Living with Depression and Aspergers as well as copious physical problems this blog is my humourous outlook on life and the adventures I have. They may or may not happen............You decide
Saturday, 4 July 2015
Getting it into a tight space takes skill.........
Good Morning World. Tis Saturday down yer in Sunny Devon. The birds be
chirping. I have waken with a bit of renewed vinegar. Well in me head at
least. Me body is saying 'What the feck are ye on woman? Thas know's
thas can't do all what ye got planned!' Anyways I thought after me
medication and me porridge and cream (apparently mines Mr Husband
reckons ye can have porridge without cream- he talks such rubbish some
days- I don't know where he gets such ridiculous ideas from! Porridge
without cream- never heard anything like it), I shall go in the garage
and look through the boxes. That be if Mines Mr Husband has left a gap
for me to look through- they be packed in like Sardines. It be me own
fault cos I spent the last 12 years teaching him 'a hundred things in a
matchbox mate, a hundred things'. I am well known for getting a hundred
things in a matchbox. How do ye do it Beth I hear ye ask? Well I tell
ye, when I was ten years old, about ten years ago, (cough, cough), I was
at a little school in Hartcliffe called Teyfant Juniors. Mrs Burkitt
could have been my teacher or she might not have been but her name
sprung into me head today. She set us all a little competition each week
and the winner could choose 2pence worth of sweets outta the tuck box. A
whole 2pence. Ye could get a lot for two pence in they days. And I know
a teacher selling sweets! T'was allowed in they days. Jamie Oliver
would turn in his grave. What ya mean? He not dead. Sigh! Details,
details- mere details. Just pretend for the sake of the story. One day
this Mrs Burkitt- who could be so named or not, told us to get a hundred
things in a matchbox. Not a household box or a threepenny Swan Vesta
box- no a small penny box. The size ye carried in yer pocket. Not that I
did- I was only ten. T'was in the days before ye could go the pound
shop and get 12 lighters for a pound. That would have been daylight
robbery back then to be fair! And the 50pence shop in Bedminster had
only just been thought of!
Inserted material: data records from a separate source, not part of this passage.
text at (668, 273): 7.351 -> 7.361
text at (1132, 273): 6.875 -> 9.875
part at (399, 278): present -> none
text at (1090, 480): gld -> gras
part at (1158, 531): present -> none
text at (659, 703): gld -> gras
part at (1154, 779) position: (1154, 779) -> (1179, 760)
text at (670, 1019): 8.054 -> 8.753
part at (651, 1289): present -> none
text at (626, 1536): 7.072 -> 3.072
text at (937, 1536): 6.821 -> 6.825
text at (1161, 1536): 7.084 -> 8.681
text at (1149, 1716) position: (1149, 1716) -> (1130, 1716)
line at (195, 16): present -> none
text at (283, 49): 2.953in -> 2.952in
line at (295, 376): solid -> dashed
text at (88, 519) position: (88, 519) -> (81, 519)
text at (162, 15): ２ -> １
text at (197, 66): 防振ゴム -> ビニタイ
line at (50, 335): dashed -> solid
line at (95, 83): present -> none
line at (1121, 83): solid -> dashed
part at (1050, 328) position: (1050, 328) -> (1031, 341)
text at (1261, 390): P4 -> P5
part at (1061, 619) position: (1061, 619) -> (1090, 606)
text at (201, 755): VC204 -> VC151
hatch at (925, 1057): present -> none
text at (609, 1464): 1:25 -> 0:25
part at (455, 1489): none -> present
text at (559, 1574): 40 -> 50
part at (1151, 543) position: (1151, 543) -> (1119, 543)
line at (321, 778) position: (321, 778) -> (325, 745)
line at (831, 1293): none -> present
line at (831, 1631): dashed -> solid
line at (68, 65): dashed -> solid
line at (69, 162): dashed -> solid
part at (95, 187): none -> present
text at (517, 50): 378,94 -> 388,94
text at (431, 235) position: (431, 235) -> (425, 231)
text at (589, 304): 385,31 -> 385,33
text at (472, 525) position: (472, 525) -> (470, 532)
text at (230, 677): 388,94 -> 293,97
I got 100 things in my little matchbox and
mines father had loose matches in his pocket all the week. True mines
teacher was horrified at dead insects and spiders legs (that seven
legged spider ran round our house happily for many years after) and
wings of flies- I was a dirty little bugger as a kid. I had some nice
liquorice shoe laces outta that ther tuck box and I shared with me mate
Sandra. Cos I was nice like that. I won that competition every damned
week. (I think I may have been the only one doing it to be honest- they
was a lazy lot of feckers in our class! Infact mines teacher could have
skipped the competition and just give me the sweets of a monday morning
and saved me all that hard work!) But the hundred things in a matchbox
stood me in good stead for the future- from packing the shopping to a
van for a house move to a garage. I have passed on this skill to mines
sons and mines daughter and mines husbands. Now mines Mr Husband does it
so well I can only just get in the garage. I may just go in and stand
for a second or two and come back out like I have done everyday for the
past three weeks (yep its that long). So me ol' babbers I be off to get
me porridge and get me music going. I be back shortly.